La bataille faisait rage dans la salle des fêtes : les pirates, encouragés par l’arrivée de renforts, se battaient avec une ardeur renouvelée ; les chasseurs de primes, d’abord surpris, reprenaient du poil de la bête.
Ange payait les conséquences de sa déclaration : s’il avait réussi, semblait-il, à motiver ses camarades, il s’était aussi désigné aux yeux de ses ennemis comme le chef à abattre. Ainsi, au lieu de rester tranquillement à tirer au pistolet dans un coin de la pièce, le dos contre un mur pour s’échapper en cas de problème, il se retrouvait à combattre plusieurs chasseurs qui en avaient après sa tête. Soudain, alors qu’il repoussait comme il le pouvait ses adversaires avec ses dagues, Den euh… ‘Pa apparut derrière lui, et lui offrit une solution inattendue pour échapper à ses ennemis.

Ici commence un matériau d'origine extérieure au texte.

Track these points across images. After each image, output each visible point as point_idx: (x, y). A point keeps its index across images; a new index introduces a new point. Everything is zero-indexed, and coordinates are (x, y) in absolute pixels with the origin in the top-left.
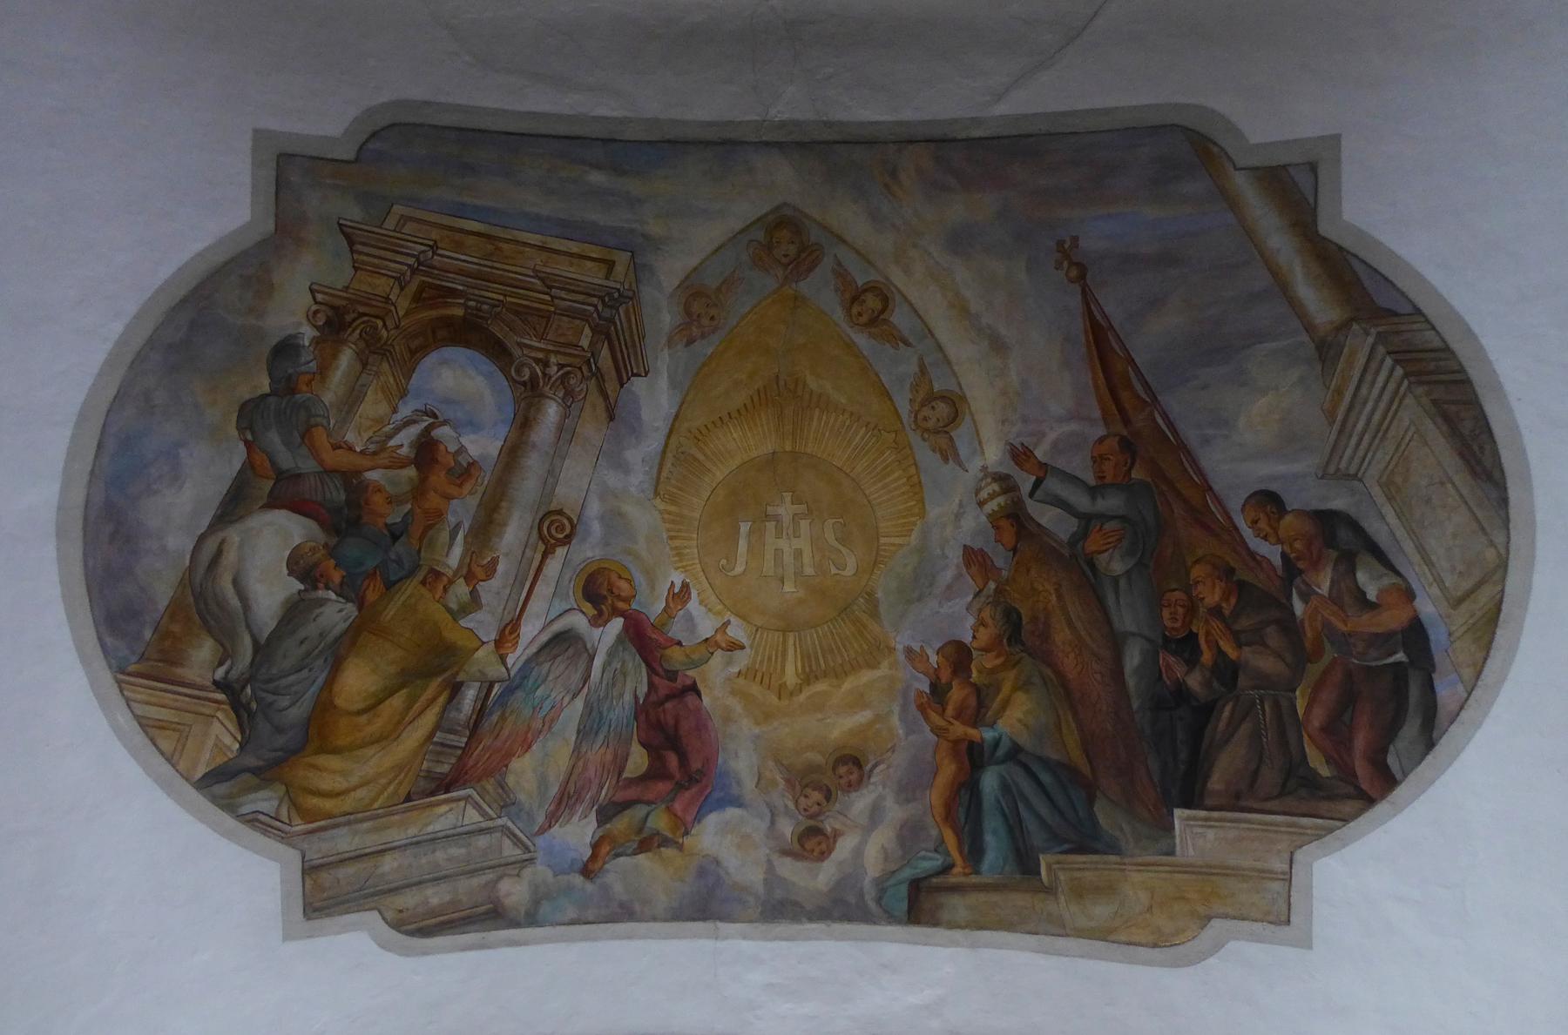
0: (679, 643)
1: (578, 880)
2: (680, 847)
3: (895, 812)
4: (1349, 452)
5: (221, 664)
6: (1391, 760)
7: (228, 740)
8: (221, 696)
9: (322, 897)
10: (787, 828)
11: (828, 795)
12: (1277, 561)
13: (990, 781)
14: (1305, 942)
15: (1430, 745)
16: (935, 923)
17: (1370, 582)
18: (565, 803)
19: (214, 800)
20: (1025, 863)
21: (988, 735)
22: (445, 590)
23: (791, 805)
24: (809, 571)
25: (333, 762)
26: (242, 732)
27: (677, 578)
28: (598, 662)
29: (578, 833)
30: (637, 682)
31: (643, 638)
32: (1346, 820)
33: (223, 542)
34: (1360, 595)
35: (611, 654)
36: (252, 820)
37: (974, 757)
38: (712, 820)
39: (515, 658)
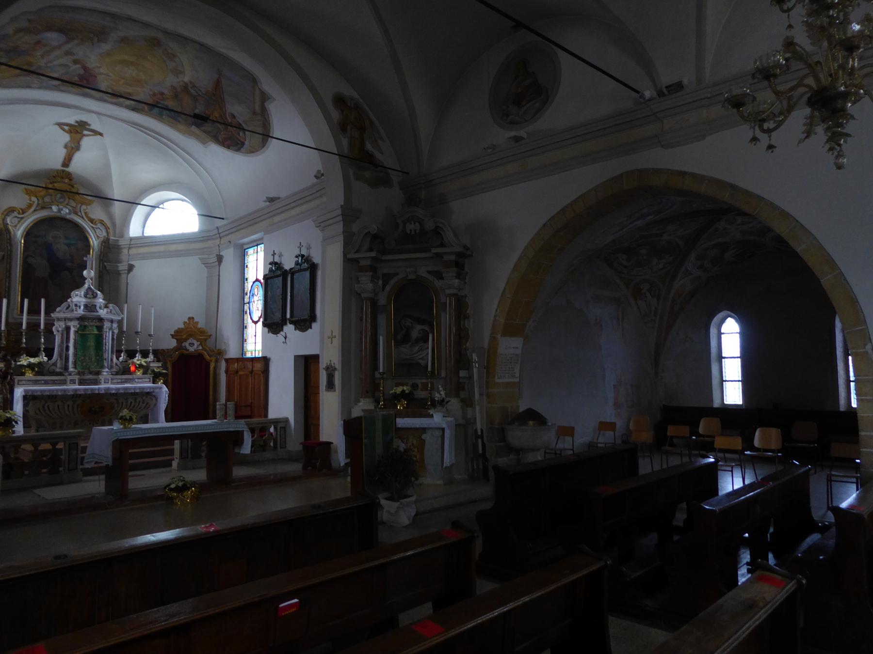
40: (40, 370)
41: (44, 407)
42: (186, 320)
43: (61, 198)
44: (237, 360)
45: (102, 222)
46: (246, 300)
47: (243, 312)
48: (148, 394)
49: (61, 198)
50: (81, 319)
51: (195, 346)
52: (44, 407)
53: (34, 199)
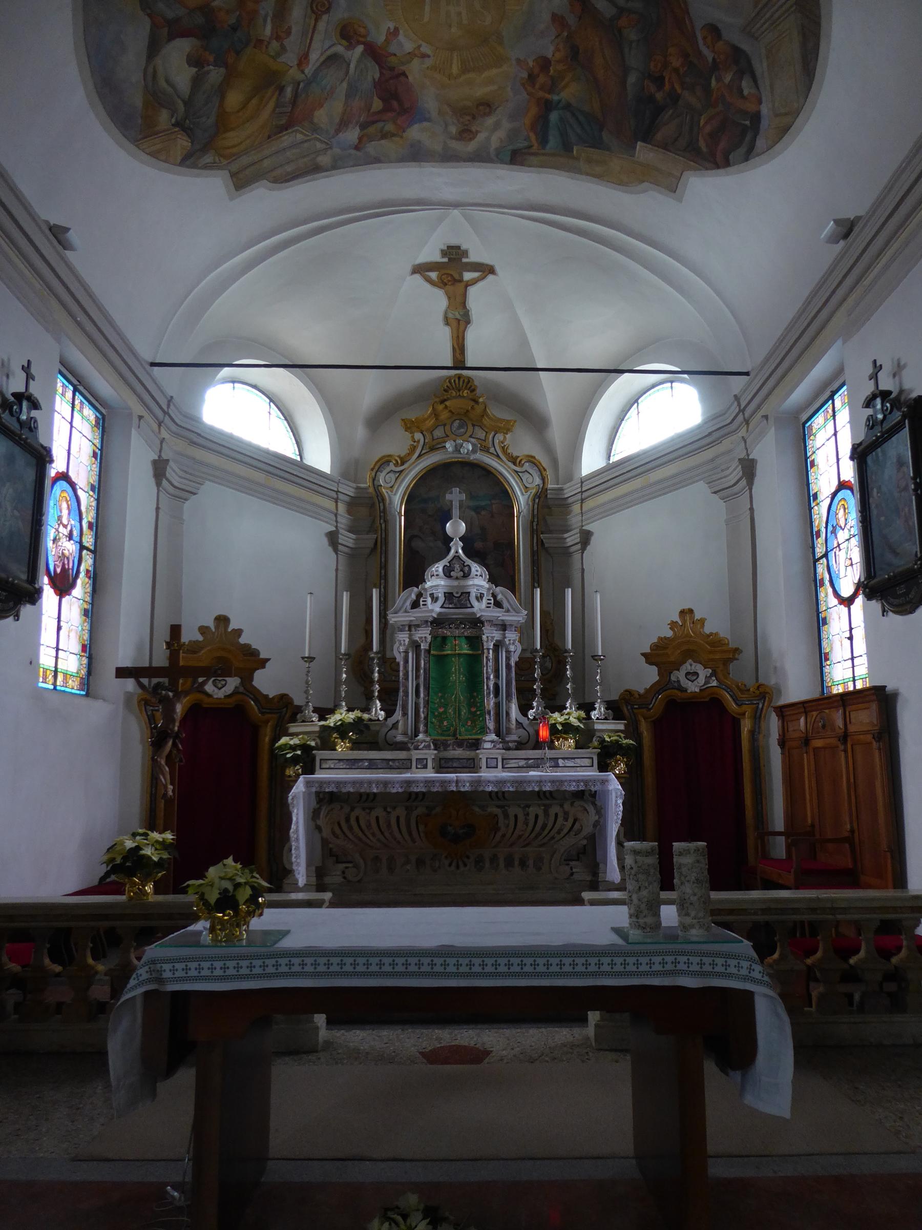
0: (395, 55)
1: (353, 152)
2: (402, 137)
3: (506, 125)
4: (758, 25)
5: (172, 117)
6: (731, 157)
7: (185, 143)
8: (177, 129)
9: (241, 182)
10: (453, 130)
11: (474, 118)
12: (710, 60)
13: (554, 117)
14: (680, 200)
15: (747, 159)
16: (522, 165)
17: (746, 86)
18: (343, 124)
19: (188, 167)
20: (567, 147)
21: (555, 98)
22: (267, 48)
23: (455, 121)
24: (465, 22)
25: (231, 134)
26: (189, 137)
27: (392, 25)
28: (352, 66)
29: (352, 135)
30: (373, 72)
31: (374, 53)
32: (707, 169)
33: (154, 67)
34: (741, 91)
35: (359, 61)
36: (206, 167)
37: (547, 106)
38: (416, 126)
39: (309, 70)
40: (364, 736)
41: (348, 820)
42: (676, 618)
43: (460, 427)
44: (804, 707)
45: (532, 460)
46: (820, 550)
47: (816, 583)
48: (579, 795)
49: (460, 427)
50: (437, 622)
51: (701, 680)
52: (348, 820)
53: (418, 436)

- Chef, avec tout le respect que j'ai pour vous ... vous voyiez les otages là-bas ?- Hein ? Euh oui, mais ils sont à l’autre bout de la salle. Hééé ! Mais… qu’est-ce que tu fais ?! Lâche-moi !!Sans écouter les protestations de son supérieur, l’homme vêtu de gris le souleva à bout de bras et le projeta dans les airs.
-Bonne chance monsieur !***
Après un vol plané qui n’avait d’angélique que le nom, le cambrioleur atterrit violemment sur un homme dont, parce qu’il avait à la fois une tête de forban et un chapeau de cow boy, il ne réussit pas à déterminer s’il était un des truands ou un habitant de la ville.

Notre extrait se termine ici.